MOSCOW (AP) - President Vladimir Putin has signed a bill banning Americans from adopting Russian children. The bill is part of the country's increasingly confrontational stance with the West and has angered some Russians, who argue it victimizes children to make a political point.
UNICEF estimates that there are about 740,000 children not in parental custody in Russia.
The law also blocks dozens of Russian children now in the process of being adopted by American families from leaving the country. The U.S. is the biggest destination for adopted Russian children. More than 60,000 of them have been taken in by Americans over the past two decades.
It is retaliation for an American law that calls for sanctions against Russian officials deemed human rights violators.
The move is bad news not just for Russian children who need a home, but the prospective parents who are willing to open up their lives to those kids.
"I couldn't love them anymore, if I'd given birth to them. They are my world," said Amy Lucas.
Amy Lucas has five boys, four who have down syndrome and three of them she adopted from Russia.

### HOW TO COMPLETE THIS TASK
Write out everything in the report on Russia's adoption ban from "The move is" down to "adopted from Russia.", word for word. The lines after the report on Russia's adoption ban are not needed here.

### LISTED RECORDS
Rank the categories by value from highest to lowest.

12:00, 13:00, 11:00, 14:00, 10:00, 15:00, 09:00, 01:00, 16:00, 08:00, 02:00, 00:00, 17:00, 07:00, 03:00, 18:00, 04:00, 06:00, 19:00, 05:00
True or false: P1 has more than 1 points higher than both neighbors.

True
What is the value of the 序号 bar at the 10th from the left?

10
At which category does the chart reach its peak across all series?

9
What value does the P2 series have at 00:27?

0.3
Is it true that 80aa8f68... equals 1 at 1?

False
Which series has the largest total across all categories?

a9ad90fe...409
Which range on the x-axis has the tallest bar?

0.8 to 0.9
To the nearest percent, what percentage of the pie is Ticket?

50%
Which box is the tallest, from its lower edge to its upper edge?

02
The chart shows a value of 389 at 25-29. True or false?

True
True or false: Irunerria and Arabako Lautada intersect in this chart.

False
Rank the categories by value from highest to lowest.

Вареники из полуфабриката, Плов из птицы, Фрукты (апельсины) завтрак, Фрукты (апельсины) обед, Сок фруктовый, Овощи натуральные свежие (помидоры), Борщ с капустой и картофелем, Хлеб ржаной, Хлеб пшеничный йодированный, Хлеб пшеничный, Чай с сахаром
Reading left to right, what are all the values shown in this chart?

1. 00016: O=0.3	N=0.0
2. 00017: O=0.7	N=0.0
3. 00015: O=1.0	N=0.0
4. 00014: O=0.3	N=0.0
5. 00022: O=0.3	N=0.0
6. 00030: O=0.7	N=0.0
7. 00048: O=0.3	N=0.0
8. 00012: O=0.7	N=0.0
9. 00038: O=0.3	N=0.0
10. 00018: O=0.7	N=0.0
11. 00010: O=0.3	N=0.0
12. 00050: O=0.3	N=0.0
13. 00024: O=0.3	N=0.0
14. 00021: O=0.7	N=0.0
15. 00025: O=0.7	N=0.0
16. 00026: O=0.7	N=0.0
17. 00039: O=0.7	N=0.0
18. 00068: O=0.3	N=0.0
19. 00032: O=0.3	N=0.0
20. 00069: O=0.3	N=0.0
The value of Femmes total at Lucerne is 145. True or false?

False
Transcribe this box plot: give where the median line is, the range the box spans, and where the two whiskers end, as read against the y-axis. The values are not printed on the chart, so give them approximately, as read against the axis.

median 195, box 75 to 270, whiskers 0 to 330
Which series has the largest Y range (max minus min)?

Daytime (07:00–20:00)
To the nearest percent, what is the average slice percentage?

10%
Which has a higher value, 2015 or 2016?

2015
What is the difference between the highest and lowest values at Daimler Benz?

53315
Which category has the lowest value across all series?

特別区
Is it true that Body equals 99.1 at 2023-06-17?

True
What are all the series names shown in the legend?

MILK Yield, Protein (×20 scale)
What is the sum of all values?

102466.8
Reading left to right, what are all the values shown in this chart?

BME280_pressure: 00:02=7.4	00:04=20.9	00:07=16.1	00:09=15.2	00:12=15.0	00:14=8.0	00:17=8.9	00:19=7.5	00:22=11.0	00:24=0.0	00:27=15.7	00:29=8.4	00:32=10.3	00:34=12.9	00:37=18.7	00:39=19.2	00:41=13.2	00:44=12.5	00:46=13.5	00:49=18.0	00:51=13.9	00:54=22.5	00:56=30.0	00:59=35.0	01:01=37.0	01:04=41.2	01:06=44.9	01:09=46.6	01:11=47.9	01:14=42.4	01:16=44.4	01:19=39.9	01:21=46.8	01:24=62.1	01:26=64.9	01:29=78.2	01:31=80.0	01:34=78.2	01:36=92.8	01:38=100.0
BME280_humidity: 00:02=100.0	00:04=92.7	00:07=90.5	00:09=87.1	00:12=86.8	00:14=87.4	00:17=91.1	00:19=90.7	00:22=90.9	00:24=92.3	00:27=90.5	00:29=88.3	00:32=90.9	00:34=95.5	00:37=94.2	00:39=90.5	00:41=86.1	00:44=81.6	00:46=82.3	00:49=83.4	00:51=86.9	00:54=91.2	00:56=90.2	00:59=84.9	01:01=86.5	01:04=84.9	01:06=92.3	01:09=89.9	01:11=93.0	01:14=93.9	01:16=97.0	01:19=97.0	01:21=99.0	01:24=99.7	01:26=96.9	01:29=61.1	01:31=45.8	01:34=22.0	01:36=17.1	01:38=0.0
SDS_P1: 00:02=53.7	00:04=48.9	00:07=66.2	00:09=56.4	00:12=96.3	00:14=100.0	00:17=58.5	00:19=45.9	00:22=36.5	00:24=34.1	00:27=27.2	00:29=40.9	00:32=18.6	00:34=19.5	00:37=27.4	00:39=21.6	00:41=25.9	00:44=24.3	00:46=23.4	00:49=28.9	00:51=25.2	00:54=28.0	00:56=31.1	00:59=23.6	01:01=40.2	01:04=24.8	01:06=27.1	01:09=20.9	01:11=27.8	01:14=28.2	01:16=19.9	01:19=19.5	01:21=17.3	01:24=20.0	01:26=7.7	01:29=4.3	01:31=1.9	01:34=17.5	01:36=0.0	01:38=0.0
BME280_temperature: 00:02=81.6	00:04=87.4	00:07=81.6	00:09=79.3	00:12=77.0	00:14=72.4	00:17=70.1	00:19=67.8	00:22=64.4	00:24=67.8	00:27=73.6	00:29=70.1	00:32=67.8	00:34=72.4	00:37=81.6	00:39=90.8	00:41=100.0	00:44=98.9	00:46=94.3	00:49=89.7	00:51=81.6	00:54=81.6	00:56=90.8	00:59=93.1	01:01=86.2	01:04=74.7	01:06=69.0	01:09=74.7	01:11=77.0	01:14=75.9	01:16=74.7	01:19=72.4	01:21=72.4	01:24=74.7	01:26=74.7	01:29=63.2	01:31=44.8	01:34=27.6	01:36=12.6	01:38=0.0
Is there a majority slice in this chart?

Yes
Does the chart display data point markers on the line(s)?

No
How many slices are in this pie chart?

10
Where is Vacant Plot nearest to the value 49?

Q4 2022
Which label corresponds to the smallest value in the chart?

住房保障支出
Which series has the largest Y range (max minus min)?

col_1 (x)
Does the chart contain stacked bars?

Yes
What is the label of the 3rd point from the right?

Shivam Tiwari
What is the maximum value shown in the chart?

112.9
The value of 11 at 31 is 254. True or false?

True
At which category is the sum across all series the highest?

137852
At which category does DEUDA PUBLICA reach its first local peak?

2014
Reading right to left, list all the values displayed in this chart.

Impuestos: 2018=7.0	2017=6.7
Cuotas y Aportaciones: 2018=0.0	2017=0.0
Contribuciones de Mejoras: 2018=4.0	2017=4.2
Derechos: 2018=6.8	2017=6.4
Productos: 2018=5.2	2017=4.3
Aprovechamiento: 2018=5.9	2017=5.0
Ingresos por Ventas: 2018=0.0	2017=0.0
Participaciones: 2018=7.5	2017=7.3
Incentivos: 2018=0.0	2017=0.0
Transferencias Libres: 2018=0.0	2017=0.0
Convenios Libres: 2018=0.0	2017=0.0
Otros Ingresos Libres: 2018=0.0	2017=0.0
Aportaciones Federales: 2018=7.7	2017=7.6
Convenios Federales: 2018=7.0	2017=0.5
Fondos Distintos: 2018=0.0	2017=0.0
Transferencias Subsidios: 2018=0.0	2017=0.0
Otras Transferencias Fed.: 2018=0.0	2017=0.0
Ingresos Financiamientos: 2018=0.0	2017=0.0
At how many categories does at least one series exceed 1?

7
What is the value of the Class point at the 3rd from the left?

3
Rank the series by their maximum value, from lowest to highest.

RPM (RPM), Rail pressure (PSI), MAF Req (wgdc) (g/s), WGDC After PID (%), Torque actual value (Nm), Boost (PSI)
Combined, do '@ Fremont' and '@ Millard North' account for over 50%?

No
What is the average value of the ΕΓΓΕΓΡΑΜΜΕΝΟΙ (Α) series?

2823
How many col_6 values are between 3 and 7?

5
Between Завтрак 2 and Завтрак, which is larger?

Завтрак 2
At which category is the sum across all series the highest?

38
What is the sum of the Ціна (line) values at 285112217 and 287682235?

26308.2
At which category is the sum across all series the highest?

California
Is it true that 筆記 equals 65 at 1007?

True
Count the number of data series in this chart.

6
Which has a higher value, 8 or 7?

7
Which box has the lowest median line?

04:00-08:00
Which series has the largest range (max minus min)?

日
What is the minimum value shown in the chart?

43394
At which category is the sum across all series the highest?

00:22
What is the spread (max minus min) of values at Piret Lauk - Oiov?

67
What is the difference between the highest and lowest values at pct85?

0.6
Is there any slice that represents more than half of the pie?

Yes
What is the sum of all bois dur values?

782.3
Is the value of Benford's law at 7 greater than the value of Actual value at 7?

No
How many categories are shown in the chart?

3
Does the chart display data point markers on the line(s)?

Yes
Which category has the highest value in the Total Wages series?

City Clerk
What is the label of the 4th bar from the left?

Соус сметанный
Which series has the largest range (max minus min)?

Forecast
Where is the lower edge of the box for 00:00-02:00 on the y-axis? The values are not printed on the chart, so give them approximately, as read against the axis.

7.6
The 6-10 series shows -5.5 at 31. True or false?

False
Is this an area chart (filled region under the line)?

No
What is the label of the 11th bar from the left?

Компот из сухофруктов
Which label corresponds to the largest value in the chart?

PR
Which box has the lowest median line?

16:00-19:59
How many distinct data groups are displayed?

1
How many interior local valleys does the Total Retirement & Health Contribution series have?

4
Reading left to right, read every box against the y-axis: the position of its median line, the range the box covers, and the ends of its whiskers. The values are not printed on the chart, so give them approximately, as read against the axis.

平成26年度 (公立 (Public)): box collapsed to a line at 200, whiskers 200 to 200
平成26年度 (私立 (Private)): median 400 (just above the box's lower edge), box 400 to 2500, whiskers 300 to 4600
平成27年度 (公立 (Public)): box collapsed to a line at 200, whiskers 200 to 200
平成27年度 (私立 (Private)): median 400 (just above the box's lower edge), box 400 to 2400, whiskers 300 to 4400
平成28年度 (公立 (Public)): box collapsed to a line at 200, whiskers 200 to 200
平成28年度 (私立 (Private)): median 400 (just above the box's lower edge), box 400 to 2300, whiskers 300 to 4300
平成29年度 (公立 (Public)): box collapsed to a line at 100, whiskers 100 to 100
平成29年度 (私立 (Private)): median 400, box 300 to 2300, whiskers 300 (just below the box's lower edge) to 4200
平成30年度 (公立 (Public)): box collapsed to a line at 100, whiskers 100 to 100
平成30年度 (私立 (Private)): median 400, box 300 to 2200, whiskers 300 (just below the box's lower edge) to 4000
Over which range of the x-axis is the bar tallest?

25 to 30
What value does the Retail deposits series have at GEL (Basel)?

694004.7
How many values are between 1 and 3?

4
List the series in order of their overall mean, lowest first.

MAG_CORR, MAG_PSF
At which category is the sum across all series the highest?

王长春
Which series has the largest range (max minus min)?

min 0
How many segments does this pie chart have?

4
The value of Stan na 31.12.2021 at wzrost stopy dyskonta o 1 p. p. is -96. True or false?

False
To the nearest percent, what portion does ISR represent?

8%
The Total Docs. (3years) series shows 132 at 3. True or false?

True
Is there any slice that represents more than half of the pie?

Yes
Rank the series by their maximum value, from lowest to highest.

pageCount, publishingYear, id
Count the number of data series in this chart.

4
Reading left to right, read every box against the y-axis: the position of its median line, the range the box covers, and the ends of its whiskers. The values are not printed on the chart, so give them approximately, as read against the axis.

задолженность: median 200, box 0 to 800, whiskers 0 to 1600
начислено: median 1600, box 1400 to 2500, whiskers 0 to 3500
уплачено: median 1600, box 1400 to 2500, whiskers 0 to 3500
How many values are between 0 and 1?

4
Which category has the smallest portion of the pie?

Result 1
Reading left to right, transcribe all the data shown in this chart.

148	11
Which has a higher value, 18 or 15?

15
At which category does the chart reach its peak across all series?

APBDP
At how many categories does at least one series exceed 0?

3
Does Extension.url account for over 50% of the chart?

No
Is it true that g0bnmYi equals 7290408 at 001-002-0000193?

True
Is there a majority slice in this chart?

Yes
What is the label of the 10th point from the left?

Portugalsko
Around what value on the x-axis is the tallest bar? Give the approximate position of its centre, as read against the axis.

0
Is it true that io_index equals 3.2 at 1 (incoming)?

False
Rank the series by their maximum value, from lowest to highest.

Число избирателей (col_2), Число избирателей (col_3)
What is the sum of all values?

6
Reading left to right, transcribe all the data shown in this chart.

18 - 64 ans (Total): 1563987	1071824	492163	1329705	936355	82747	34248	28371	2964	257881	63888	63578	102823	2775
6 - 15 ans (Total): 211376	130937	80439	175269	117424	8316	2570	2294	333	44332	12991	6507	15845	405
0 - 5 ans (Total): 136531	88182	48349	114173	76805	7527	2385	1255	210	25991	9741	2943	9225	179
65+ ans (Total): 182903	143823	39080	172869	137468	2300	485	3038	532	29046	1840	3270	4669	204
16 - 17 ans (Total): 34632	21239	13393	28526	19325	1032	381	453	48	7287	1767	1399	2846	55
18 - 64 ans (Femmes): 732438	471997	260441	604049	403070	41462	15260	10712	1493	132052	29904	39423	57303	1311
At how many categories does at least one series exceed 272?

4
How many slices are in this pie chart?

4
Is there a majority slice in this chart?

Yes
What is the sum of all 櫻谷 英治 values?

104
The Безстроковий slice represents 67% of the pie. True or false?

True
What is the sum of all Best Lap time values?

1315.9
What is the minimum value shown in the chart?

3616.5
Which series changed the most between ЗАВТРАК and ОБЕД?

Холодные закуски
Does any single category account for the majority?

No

### EXERCISE OUTPUT
The move is bad news not just for Russian children who need a home, but the prospective parents who are willing to open up their lives to those kids.
"I couldn't love them anymore, if I'd given birth to them. They are my world," said Amy Lucas.
Amy Lucas has five boys, four who have down syndrome and three of them she adopted from Russia.